Set problem: Rewrite the data from the line with "Document page, 1500x1125 pixels." through the end of the data, swapping "text content" for "written text" and leaving everything else as it is.

_ _ _ _ _ _ _

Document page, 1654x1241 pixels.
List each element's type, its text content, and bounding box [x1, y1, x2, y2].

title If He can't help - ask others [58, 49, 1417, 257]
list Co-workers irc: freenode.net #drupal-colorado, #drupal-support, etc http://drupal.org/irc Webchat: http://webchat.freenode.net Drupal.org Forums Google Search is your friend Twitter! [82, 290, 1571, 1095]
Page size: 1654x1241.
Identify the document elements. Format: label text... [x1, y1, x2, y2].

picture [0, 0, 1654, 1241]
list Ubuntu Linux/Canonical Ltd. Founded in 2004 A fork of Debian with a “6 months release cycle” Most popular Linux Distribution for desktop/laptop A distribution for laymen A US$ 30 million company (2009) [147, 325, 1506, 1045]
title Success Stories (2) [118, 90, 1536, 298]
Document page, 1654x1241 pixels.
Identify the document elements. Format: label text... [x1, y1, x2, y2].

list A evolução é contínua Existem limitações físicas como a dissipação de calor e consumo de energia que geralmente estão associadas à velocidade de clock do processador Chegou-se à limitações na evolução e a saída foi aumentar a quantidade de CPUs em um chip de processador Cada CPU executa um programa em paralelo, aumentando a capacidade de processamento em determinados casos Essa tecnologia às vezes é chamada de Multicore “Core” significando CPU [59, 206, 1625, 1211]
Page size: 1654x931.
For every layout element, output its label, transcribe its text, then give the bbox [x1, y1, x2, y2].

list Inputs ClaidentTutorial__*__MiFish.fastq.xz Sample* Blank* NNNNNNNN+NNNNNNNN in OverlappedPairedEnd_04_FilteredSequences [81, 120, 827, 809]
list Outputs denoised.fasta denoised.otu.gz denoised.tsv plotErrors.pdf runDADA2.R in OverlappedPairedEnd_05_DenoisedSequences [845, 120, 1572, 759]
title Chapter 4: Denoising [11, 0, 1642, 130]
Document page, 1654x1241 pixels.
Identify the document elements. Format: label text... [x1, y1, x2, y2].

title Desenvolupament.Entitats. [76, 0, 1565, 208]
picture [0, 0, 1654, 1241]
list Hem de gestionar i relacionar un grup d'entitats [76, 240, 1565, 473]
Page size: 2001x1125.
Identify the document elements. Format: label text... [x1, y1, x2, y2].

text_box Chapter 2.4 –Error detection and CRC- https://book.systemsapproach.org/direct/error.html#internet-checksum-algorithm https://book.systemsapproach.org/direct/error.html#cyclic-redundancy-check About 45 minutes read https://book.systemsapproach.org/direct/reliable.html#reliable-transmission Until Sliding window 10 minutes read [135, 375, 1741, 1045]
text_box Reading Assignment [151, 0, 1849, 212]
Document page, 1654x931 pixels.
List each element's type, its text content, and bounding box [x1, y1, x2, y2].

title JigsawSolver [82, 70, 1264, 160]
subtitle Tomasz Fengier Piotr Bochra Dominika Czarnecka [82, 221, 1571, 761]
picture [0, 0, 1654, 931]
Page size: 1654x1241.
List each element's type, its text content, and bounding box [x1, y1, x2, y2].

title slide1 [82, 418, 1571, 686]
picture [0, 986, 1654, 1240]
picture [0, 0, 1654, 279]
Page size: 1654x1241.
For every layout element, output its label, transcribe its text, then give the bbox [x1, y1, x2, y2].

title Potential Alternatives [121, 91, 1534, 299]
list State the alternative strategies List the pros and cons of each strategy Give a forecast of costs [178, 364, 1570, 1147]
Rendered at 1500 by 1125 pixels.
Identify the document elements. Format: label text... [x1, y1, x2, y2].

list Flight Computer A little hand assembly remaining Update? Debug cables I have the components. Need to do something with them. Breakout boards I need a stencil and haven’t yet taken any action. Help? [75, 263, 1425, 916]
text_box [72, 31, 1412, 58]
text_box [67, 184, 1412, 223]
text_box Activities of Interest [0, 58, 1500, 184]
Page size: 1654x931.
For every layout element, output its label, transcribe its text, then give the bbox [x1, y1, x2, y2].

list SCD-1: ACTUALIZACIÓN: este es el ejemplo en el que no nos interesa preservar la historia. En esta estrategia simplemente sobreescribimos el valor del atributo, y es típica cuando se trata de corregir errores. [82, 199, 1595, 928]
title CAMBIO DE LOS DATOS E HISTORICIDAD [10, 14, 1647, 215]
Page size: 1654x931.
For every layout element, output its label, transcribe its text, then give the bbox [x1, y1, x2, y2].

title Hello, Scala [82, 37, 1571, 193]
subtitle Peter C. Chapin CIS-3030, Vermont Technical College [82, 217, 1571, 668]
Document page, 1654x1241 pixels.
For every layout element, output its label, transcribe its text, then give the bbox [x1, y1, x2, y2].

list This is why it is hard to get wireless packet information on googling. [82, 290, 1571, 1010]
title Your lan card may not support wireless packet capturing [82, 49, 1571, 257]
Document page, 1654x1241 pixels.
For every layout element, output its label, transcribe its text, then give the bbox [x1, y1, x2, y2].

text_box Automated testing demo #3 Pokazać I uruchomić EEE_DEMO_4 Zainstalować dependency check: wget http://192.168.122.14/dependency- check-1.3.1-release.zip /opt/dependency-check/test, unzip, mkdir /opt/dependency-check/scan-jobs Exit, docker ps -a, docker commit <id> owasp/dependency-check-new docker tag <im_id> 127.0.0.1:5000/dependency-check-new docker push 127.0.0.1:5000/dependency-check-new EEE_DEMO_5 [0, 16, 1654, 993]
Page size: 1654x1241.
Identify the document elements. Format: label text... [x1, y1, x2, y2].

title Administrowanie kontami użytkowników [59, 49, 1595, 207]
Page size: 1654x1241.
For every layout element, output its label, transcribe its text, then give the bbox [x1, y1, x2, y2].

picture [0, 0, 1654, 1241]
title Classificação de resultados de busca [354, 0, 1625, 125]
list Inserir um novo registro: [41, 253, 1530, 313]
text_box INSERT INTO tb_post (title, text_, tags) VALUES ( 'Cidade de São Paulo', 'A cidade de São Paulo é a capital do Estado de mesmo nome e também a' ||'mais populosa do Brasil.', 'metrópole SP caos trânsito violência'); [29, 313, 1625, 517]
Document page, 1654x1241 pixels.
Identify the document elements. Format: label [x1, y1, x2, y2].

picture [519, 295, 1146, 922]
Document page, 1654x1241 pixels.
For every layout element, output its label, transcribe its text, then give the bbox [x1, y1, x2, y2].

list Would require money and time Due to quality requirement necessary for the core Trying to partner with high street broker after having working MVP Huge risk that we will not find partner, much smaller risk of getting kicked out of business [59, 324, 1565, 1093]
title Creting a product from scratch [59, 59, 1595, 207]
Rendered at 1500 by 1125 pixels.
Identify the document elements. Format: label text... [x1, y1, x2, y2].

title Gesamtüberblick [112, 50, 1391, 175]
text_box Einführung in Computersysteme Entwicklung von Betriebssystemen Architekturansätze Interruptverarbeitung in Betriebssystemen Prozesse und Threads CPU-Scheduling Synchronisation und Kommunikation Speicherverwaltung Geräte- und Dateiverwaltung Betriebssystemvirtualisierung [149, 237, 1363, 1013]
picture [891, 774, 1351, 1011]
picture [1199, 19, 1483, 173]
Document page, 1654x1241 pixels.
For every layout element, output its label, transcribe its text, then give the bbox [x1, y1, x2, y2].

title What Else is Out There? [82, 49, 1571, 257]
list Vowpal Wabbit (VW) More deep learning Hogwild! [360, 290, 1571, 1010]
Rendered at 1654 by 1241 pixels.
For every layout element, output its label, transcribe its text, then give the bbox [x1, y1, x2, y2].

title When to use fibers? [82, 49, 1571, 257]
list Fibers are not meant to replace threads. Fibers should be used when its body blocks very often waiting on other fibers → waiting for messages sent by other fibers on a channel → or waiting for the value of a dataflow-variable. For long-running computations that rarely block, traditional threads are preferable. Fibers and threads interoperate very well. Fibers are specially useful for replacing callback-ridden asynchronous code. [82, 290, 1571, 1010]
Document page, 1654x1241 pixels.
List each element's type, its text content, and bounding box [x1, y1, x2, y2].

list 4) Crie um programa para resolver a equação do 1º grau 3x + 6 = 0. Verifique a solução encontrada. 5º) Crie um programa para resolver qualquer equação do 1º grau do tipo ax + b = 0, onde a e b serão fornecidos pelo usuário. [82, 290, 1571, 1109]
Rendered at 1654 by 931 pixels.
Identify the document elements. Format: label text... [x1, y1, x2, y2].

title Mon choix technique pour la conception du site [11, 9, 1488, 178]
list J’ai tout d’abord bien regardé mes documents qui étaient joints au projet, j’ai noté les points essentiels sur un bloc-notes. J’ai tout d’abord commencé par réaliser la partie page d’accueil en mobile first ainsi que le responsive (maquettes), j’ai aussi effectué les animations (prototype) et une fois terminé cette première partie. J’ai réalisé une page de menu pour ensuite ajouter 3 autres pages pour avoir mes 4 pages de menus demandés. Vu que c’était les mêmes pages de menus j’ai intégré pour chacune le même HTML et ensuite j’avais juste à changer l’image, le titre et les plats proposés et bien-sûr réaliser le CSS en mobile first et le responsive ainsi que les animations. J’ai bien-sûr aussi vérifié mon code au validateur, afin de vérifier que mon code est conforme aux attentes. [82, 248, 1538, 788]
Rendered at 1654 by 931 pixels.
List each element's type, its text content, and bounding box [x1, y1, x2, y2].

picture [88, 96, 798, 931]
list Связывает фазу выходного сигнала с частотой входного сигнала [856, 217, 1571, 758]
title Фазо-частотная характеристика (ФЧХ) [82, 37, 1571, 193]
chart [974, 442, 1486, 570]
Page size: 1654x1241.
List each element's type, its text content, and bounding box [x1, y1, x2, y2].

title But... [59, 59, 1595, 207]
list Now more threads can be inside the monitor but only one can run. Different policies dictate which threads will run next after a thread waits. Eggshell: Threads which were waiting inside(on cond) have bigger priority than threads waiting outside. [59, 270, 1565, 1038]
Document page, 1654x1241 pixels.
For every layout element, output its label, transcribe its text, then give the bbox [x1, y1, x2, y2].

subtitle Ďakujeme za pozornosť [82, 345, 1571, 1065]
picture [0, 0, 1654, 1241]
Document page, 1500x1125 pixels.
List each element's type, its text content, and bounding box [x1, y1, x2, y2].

_ _ _ _ _ _ _

Exercise response:
Document page, 1500x1125 pixels.
List each element's type, its written text, and bounding box [x1, y1, x2, y2].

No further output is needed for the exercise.